Além disso, a maioria dos autores evitou, por razões que seriam interessantes de estudar, as criações de K. H. Ulrichs: Dioning e Dionäismus. Destas duas palavras, apenas a primeira apareceu em francês, na forma muito rara de «dionista ».

A bissexualidade, cujo antônimo (unissexualidade) havia sido defendida pelos filósofos utópicos do século XIX (47), era confusa demais para ser mantida.  Sabemos que significado particular este termo adquiriu posteriormente.

A heterossexualidade, portanto, rapidamente ganhou apoio unânime.  Seu uso foi acomodado por algum tempo ao do uranismo, da inversão sexual ou mesmo da unissexualidade.  No entanto, a necessidade de coerência interna e simetria no discurso levou muito logicamente ao uso da homossexualidade em oposição à heterossexualidade.

Consagrações

A entrada de um neologismo num dicionário constitui geralmente mais do que um simples reconhecimento da sua existência: marca a sua aceitação oficial; o uso do neologismo é endossado, se não como decoroso, pelo menos como regular. No espírito do « francês médio » em efeito, o papel dos dicionários tem sido sempre normativo.

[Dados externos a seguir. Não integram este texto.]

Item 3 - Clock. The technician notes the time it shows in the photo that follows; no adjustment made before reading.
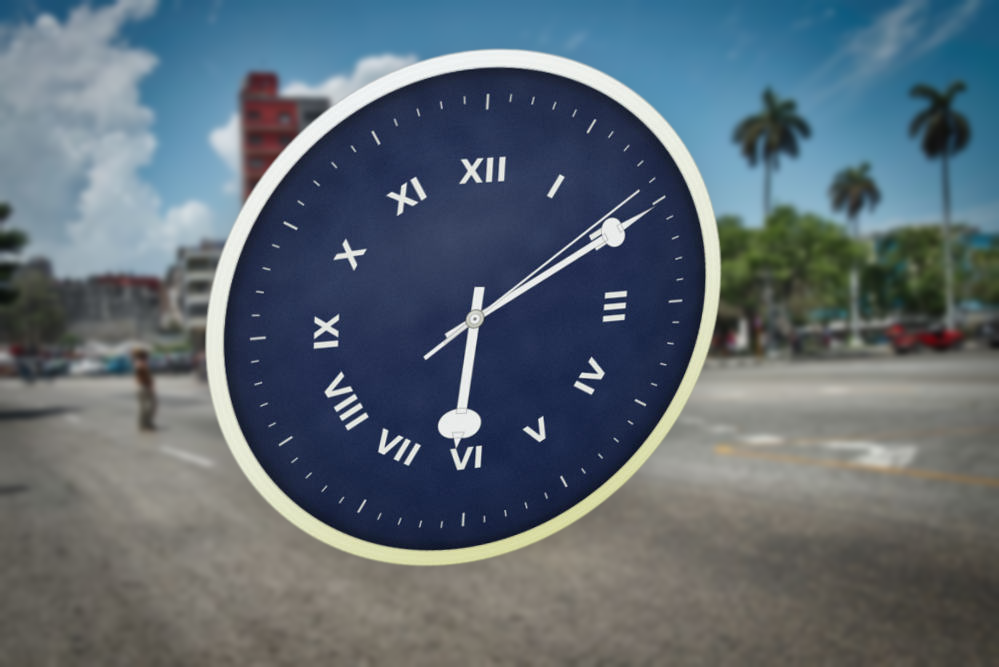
6:10:09
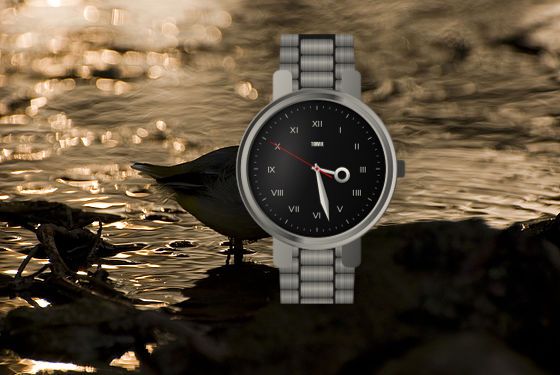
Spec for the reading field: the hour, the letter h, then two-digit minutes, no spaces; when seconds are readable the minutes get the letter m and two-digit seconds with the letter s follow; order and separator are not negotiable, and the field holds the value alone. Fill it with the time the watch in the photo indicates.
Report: 3h27m50s
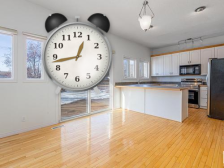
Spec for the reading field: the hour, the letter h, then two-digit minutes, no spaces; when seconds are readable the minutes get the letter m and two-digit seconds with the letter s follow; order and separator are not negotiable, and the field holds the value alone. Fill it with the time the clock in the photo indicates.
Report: 12h43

O destino das palavras homossexual e homossexualidade, deste ponto de vista, não é, portanto, desprovido de interesse.  Esses dois termos apareceram em dezembro de 1907 num dicionário chamado « todo público », o Larousse ilustrado mensalmente (48). A data desta admissão não surpreenderá ninguém depois da pequena história que acabamos de contar.

Porém, no que diz respeito ao termo homossexual, esta não é a primeira aparição numa coleção lexicográfica.  Um dicionário médico, notável sob muitos pontos de vista, o « Garnier et Delamare » (49), acolheu-o desde a sua primeira publicação, em 1900, precedendo o interessante Lexicum medicum polyglottum de Émile Laurent (50) e o dicionário médico de Émile Littré (51). Note-se que nestas três últimas obras apenas homossexual constitui verbete – com referência a Uranista – e não o substantivo homossexualidade. Sobre o « Garnier et Delamare », é apenas na décima sétima edição desta obra que vemos o termo homossexual encantar o « cabeçalho do assunto » uranista.  Temos aqui um exemplo da inércia das coleções lexicográficas em relação ao uso: é inútil lembrar que o uso preferencial das palavras homossexualidade e homossexual data bem antes de 1958.  Nada marca melhor a progressão desses termos na linguagem, como a comparação de dois textos publicados com trinta e um anos de diferença, do mesmo autor: Valentin Magnan.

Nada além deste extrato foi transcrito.